Seize the outstretched hand of multinationals
Many international groups see Belgium as a spearhead for (green) investments. Let us not discourage them by unpredictable and non-contradictory tax treatment, in particular by the announced tightening of the transfer pricing regime.
As always, the new budget agreement consists of a battery of measures having as a common thread the renewal and modernization, among others, of the labor market, a tax reform (for the moment modest) and the effort of stimulus. Great, all of this is more than welcome! But let’s wait and see what will ultimately happen after the social consultation.
One aspect (which has become a great classic) has once again appeared in the package of measures envisaged.
Intra-group pricing again targeted
What is it about ? From the announcement of a tightening of the transfer pricing regime for multinational companies.
There is no doubt that artificial transactions and therefore manipulated profit transfers must be tackled.
Simply put, it’s about tightening the screw a bit more when it comes to the cross-border transactions within multinationals. These are apprehended with more and more suspicion, fear that intragroup pricing may not conform to the market. Let us be clear, there is no doubt that we need to tackle artificial transactions and, therefore, manipulated profit transfers. If additional resources are to be mobilized for this purpose, the goal can only be morally laudable. Over time, countless measures have already been taken at Belgian and international level to ensure that each country receives its fair share of the pie.

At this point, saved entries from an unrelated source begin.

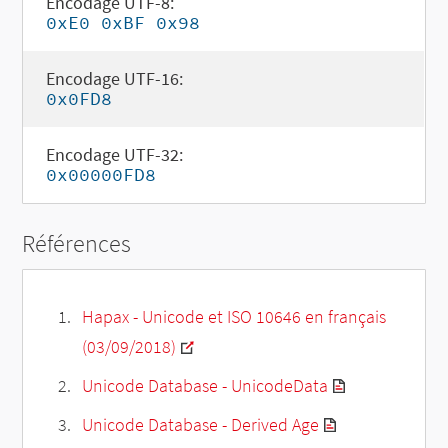
Encodage UTF-8:
0xE0 0xBF 0x98
Encodage UTF-16:
0x0FD8
Encodage UTF-32:
0x00000FD8
Références
Hapax - Unicode et ISO 10646 en français
(03/09/2018)
Unicode Database - UnicodeData
Unicode Database - Derived Age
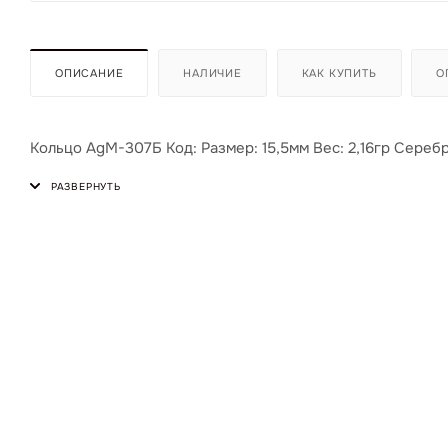
ОПИСАНИЕ
НАЛИЧИЕ
КАК КУПИТЬ
О
Кольцо AgМ-307Б Код: Размер: 15,5мм Вес: 2,16гр Серебр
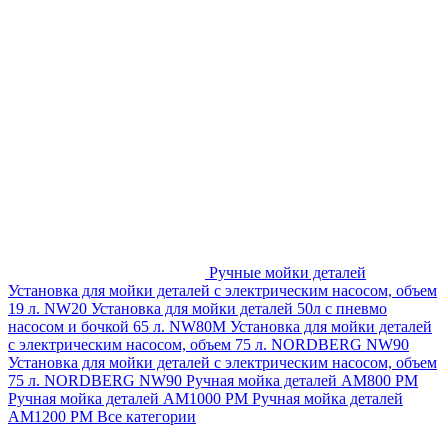
Ручные мойки деталей
Установка для мойки деталей с электрическим насосом, объем
19 л. NW20
Установка для мойки деталей 50л с пневмо
насосом и бочкой 65 л. NW80M
Установка для мойки деталей
с электрическим насосом, объем 75 л. NORDBERG NW90
Установка для мойки деталей с электрическим насосом, объем
75 л. NORDBERG NW90
Ручная мойка деталей АМ800 РМ
Ручная мойка деталей АМ1000 РМ
Ручная мойка деталей
АМ1200 РМ
Все категории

These measures always entail an additional administrative burden. Most of them are so recent that the impact of their implementation cannot yet be measured. And now we are already talking about additional measures … Let’s start by correctly applying the existing measures, with an open mind, and without too much stigma or prejudice. It should also be remembered that a consensus on general principles in this area is emerging at the international level, while admitting that the way in which a country like Belgium can influence the local branch of an international group raises many more questions than questions. answers. Despite the announcement of a strong international political commitment in favor of a minimum tax, the problem in this case is not the rate, but the basis on which the rate is applied. More economic activity means more profits and more profits brought more taxes in the Belgian money bag. There is nothing simpler than that.
Economic recovery
So what’s unfortunate about all of this? Isn’t it normal that multinationals make their contribution? Yes, like I said, sure, but keep in mind what we want to achieve at the end of the day: put Belgium back on the map, relaunch it.

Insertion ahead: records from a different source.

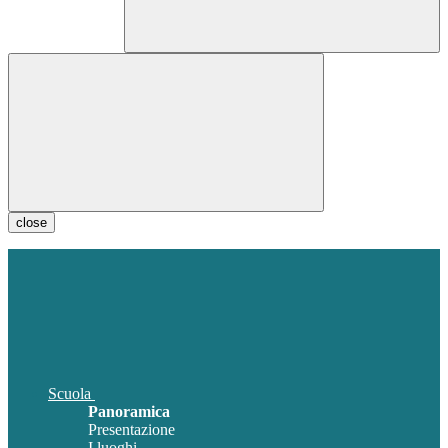
close
Scuola
Panoramica
Presentazione
I luoghi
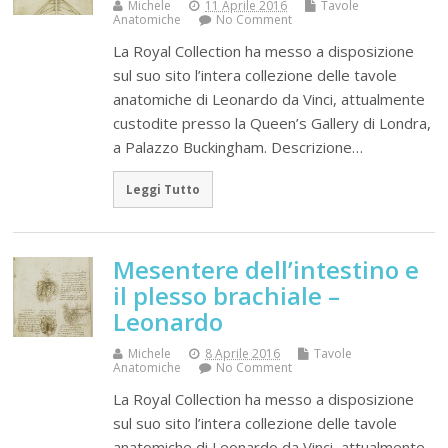
Michele
11 Aprile 2016
Tavole
Anatomiche
No Comment
La Royal Collection ha messo a disposizione
sul suo sito l’intera collezione delle tavole
anatomiche di Leonardo da Vinci, attualmente
custodite presso la Queen’s Gallery di Londra,
a Palazzo Buckingham. Descrizione…
Leggi Tutto
Mesentere dell’intestino e
il plesso brachiale –
Leonardo
Michele
8 Aprile 2016
Tavole
Anatomiche
No Comment
La Royal Collection ha messo a disposizione
sul suo sito l’intera collezione delle tavole
anatomiche di Leonardo da Vinci, attualmente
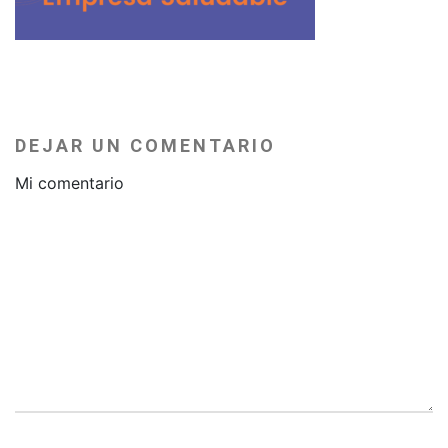
DEJAR UN COMENTARIO
Mi comentario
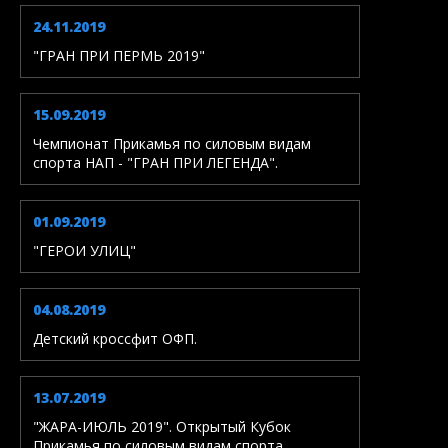
24.11.2019
"ГРАН ПРИ ПЕРМЬ 2019"
15.09.2019
Чемпионат Прикамья по силовым видам
спорта НАП - "ГРАН ПРИ ЛЕГЕНДА".
01.09.2019
"ГЕРОИ УЛИЦ"
04.08.2019
Детский кроссфит ОФП.
13.07.2019
"ЖАРА-ИЮЛЬ 2019". Открытый Кубок
Прикамья по силовым видам спорта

It is clear that we need to focus on stimulating economic activity. Both at the local level via SMEs and via multinationals.

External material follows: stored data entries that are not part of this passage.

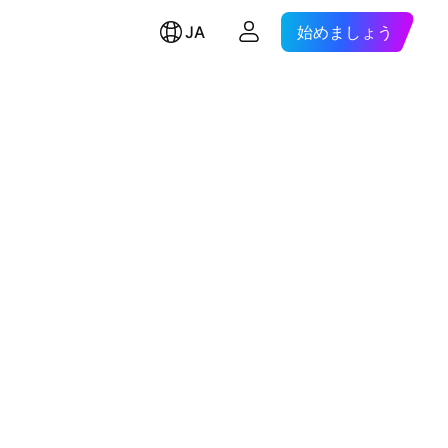
JA
始めましょう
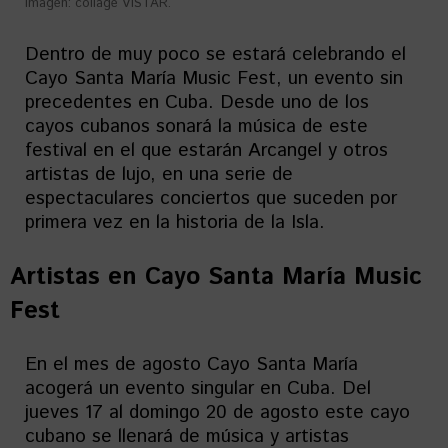
Imagen: collage VISTAR.
Dentro de muy poco se estará celebrando el
Cayo Santa María Music Fest, un evento sin
precedentes en Cuba. Desde uno de los
cayos cubanos sonará la música de este
festival en el que estarán Arcangel y otros
artistas de lujo, en una serie de
espectaculares conciertos que suceden por
primera vez en la historia de la Isla.
Artistas en
Cayo Santa María Music
Fest
En el mes de agosto Cayo Santa María
acogerá un evento singular en Cuba. Del
jueves 17 al domingo 20 de agosto este cayo
cubano se llenará de música y artistas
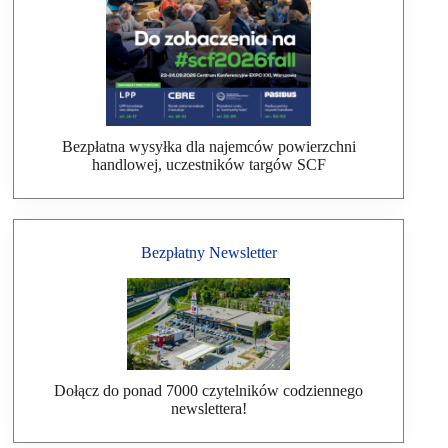
Bezpłatna wysyłka dla najemców powierzchni
handlowej, uczestników targów SCF
Bezpłatny Newsletter
Dołącz do ponad 7000 czytelników codziennego
newslettera!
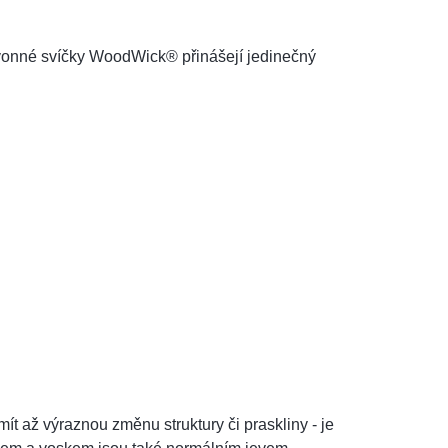
 vonné svíčky WoodWick® přinášejí jedinečný
mít až výraznou změnu struktury či praskliny - je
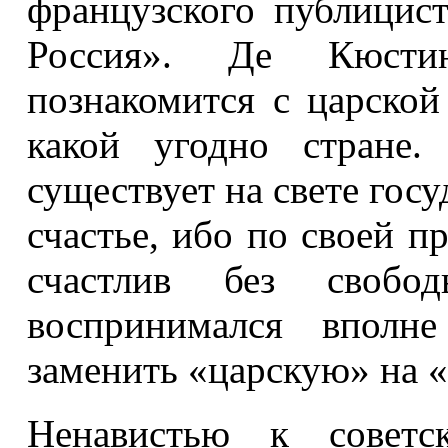
французского публицис
Россия». Де Кюсти
познакомится с царской
какой угодно стране.
существует на свете гос
счастье, ибо по своей п
счастлив без своб
воспринимался вполне
заменить «царскую» на 
Ненавистью к советс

Judging by the way border countries have approached the issue, it is clear that we need to focus on stimulating economic activity. Both at the local level via SMEs and via multinationals. Nowadays, the distinction between the two also merits being qualified in many areas. For both of them, international expansion and a presence beyond our borders are the key to making the most of our unique situation, our brainpower and our open economy. If we operate internationally, we are obliged to structure this presence abroad in a tax and legal manner and therefore apply the transfer pricing system. It is, neither more nor less, than a necessary consequence.
All in all, the expected income that has been budgeted in this regard also confirms that the government is not inclined to equate transfer pricing with fraud. Companies speak precisely the same thing. The model of government-taxpayer cooperation as presented in the coalition agreement was greeted with some enthusiasm when the first steps were taken. Let us continue to work in this direction.
Fiscal stability
If we want the relaunch to be a success we need international actors ready to make Belgium their fulcrum, their knowledge center or their decision-making hub.
What matters are not tax freebies, but predictable and not contradictory tax treatment.
And you know, we’re seeing more and more bands actually going in that direction and see Belgium as a spearhead for (green) investments that put them on the map in a sustainable way. Whether or not these groups have their origins in Belgium makes little difference. What matters are not tax freebies, but predictable and not contradictory tax treatment. And remember: while there may not be an international tax consensus (let alone competition between countries), there is definitely a consensus that country where companies create real value may tax a larger portion of consolidated profit. So let’s put all our efforts into it, as the stimulus measures aim to do.
The adage “to each their own” may be a joke, but some countries in southern Europe or Latin America are notorious nightmares when it comes to navigating constant tax audits. As far as possible, we therefore stay at a distance. Do not give the impression that such a drift is also looming on the horizon here. It would be a shame, because the recovery is effective and rightly a top priority!